- **RECORDS SHOWN**:
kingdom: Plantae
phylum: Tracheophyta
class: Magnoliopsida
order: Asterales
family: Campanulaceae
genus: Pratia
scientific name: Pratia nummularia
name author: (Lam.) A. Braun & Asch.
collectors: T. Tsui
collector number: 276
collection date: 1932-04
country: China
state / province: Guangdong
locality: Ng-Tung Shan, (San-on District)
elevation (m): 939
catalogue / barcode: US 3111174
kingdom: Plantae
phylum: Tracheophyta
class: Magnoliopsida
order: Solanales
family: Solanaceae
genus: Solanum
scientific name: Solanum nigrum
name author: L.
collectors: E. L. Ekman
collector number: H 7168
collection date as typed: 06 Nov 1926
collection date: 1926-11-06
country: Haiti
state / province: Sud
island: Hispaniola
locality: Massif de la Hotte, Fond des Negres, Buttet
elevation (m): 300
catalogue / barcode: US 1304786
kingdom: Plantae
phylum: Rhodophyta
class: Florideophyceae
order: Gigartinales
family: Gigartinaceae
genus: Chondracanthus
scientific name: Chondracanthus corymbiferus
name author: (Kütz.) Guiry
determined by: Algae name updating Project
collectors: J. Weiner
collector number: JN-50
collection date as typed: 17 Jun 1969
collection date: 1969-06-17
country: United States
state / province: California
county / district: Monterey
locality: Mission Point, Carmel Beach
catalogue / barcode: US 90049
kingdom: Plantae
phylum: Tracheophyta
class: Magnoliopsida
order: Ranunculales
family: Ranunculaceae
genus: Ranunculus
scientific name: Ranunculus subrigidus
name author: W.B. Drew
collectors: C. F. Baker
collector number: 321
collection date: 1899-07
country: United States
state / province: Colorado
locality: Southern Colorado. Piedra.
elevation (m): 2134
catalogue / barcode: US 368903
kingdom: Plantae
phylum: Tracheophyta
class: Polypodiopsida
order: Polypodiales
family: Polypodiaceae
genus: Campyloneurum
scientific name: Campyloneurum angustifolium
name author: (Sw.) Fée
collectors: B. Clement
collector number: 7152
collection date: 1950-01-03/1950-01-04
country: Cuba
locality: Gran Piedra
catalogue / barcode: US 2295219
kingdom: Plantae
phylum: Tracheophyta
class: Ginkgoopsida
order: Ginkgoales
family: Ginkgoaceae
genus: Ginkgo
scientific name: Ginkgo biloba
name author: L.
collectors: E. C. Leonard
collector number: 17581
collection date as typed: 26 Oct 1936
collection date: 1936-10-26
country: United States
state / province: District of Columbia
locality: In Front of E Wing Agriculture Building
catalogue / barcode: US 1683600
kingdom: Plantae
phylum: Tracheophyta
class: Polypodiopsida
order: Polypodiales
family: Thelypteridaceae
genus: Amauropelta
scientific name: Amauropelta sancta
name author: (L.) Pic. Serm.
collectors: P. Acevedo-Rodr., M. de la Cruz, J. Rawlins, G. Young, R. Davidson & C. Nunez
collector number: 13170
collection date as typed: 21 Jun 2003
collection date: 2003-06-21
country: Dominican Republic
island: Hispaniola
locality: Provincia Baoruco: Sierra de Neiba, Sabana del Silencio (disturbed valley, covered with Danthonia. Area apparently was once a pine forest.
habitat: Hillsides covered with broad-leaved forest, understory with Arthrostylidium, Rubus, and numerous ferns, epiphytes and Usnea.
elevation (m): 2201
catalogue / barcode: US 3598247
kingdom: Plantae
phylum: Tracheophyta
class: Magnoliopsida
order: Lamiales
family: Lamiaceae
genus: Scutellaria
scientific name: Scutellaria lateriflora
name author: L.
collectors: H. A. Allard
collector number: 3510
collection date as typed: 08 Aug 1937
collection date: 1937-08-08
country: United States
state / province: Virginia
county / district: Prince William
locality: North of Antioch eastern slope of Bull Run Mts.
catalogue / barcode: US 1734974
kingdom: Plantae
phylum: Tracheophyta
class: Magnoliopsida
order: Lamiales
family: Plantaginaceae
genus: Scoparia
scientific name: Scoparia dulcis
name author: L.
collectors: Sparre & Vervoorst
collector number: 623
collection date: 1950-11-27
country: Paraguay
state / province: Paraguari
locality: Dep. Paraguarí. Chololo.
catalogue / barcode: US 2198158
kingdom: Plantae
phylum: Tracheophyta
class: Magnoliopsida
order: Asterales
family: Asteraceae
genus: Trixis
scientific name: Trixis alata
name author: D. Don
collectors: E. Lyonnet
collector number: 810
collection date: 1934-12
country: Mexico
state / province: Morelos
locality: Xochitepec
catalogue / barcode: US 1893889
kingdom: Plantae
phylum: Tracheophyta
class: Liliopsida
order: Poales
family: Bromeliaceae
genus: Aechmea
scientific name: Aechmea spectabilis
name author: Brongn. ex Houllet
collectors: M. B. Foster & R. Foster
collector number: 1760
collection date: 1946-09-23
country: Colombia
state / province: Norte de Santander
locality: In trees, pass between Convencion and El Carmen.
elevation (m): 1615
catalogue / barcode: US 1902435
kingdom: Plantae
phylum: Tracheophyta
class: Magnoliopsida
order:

- **TASK DESCRIPTION**: Can you retype every line of the entries above verbatim, keeping each field and value unchanged?

- **EXERCISE RESULT**:
kingdom: Plantae
phylum: Tracheophyta
class: Magnoliopsida
order: Asterales
family: Campanulaceae
genus: Pratia
scientific name: Pratia nummularia
name author: (Lam.) A. Braun & Asch.
collectors: T. Tsui
collector number: 276
collection date: 1932-04
country: China
state / province: Guangdong
locality: Ng-Tung Shan, (San-on District)
elevation (m): 939
catalogue / barcode: US 3111174
kingdom: Plantae
phylum: Tracheophyta
class: Magnoliopsida
order: Solanales
family: Solanaceae
genus: Solanum
scientific name: Solanum nigrum
name author: L.
collectors: E. L. Ekman
collector number: H 7168
collection date as typed: 06 Nov 1926
collection date: 1926-11-06
country: Haiti
state / province: Sud
island: Hispaniola
locality: Massif de la Hotte, Fond des Negres, Buttet
elevation (m): 300
catalogue / barcode: US 1304786
kingdom: Plantae
phylum: Rhodophyta
class: Florideophyceae
order: Gigartinales
family: Gigartinaceae
genus: Chondracanthus
scientific name: Chondracanthus corymbiferus
name author: (Kütz.) Guiry
determined by: Algae name updating Project
collectors: J. Weiner
collector number: JN-50
collection date as typed: 17 Jun 1969
collection date: 1969-06-17
country: United States
state / province: California
county / district: Monterey
locality: Mission Point, Carmel Beach
catalogue / barcode: US 90049
kingdom: Plantae
phylum: Tracheophyta
class: Magnoliopsida
order: Ranunculales
family: Ranunculaceae
genus: Ranunculus
scientific name: Ranunculus subrigidus
name author: W.B. Drew
collectors: C. F. Baker
collector number: 321
collection date: 1899-07
country: United States
state / province: Colorado
locality: Southern Colorado. Piedra.
elevation (m): 2134
catalogue / barcode: US 368903
kingdom: Plantae
phylum: Tracheophyta
class: Polypodiopsida
order: Polypodiales
family: Polypodiaceae
genus: Campyloneurum
scientific name: Campyloneurum angustifolium
name author: (Sw.) Fée
collectors: B. Clement
collector number: 7152
collection date: 1950-01-03/1950-01-04
country: Cuba
locality: Gran Piedra
catalogue / barcode: US 2295219
kingdom: Plantae
phylum: Tracheophyta
class: Ginkgoopsida
order: Ginkgoales
family: Ginkgoaceae
genus: Ginkgo
scientific name: Ginkgo biloba
name author: L.
collectors: E. C. Leonard
collector number: 17581
collection date as typed: 26 Oct 1936
collection date: 1936-10-26
country: United States
state / province: District of Columbia
locality: In Front of E Wing Agriculture Building
catalogue / barcode: US 1683600
kingdom: Plantae
phylum: Tracheophyta
class: Polypodiopsida
order: Polypodiales
family: Thelypteridaceae
genus: Amauropelta
scientific name: Amauropelta sancta
name author: (L.) Pic. Serm.
collectors: P. Acevedo-Rodr., M. de la Cruz, J. Rawlins, G. Young, R. Davidson & C. Nunez
collector number: 13170
collection date as typed: 21 Jun 2003
collection date: 2003-06-21
country: Dominican Republic
island: Hispaniola
locality: Provincia Baoruco: Sierra de Neiba, Sabana del Silencio (disturbed valley, covered with Danthonia. Area apparently was once a pine forest.
habitat: Hillsides covered with broad-leaved forest, understory with Arthrostylidium, Rubus, and numerous ferns, epiphytes and Usnea.
elevation (m): 2201
catalogue / barcode: US 3598247
kingdom: Plantae
phylum: Tracheophyta
class: Magnoliopsida
order: Lamiales
family: Lamiaceae
genus: Scutellaria
scientific name: Scutellaria lateriflora
name author: L.
collectors: H. A. Allard
collector number: 3510
collection date as typed: 08 Aug 1937
collection date: 1937-08-08
country: United States
state / province: Virginia
county / district: Prince William
locality: North of Antioch eastern slope of Bull Run Mts.
catalogue / barcode: US 1734974
kingdom: Plantae
phylum: Tracheophyta
class: Magnoliopsida
order: Lamiales
family: Plantaginaceae
genus: Scoparia
scientific name: Scoparia dulcis
name author: L.
collectors: Sparre & Vervoorst
collector number: 623
collection date: 1950-11-27
country: Paraguay
state / province: Paraguari
locality: Dep. Paraguarí. Chololo.
catalogue / barcode: US 2198158
kingdom: Plantae
phylum: Tracheophyta
class: Magnoliopsida
order: Asterales
family: Asteraceae
genus: Trixis
scientific name: Trixis alata
name author: D. Don
collectors: E. Lyonnet
collector number: 810
collection date: 1934-12
country: Mexico
state / province: Morelos
locality: Xochitepec
catalogue / barcode: US 1893889
kingdom: Plantae
phylum: Tracheophyta
class: Liliopsida
order: Poales
family: Bromeliaceae
genus: Aechmea
scientific name: Aechmea spectabilis
name author: Brongn. ex Houllet
collectors: M. B. Foster & R. Foster
collector number: 1760
collection date: 1946-09-23
country: Colombia
state / province: Norte de Santander
locality: In trees, pass between Convencion and El Carmen.
elevation (m): 1615
catalogue / barcode: US 1902435
kingdom: Plantae
phylum: Tracheophyta
class: Magnoliopsida
order:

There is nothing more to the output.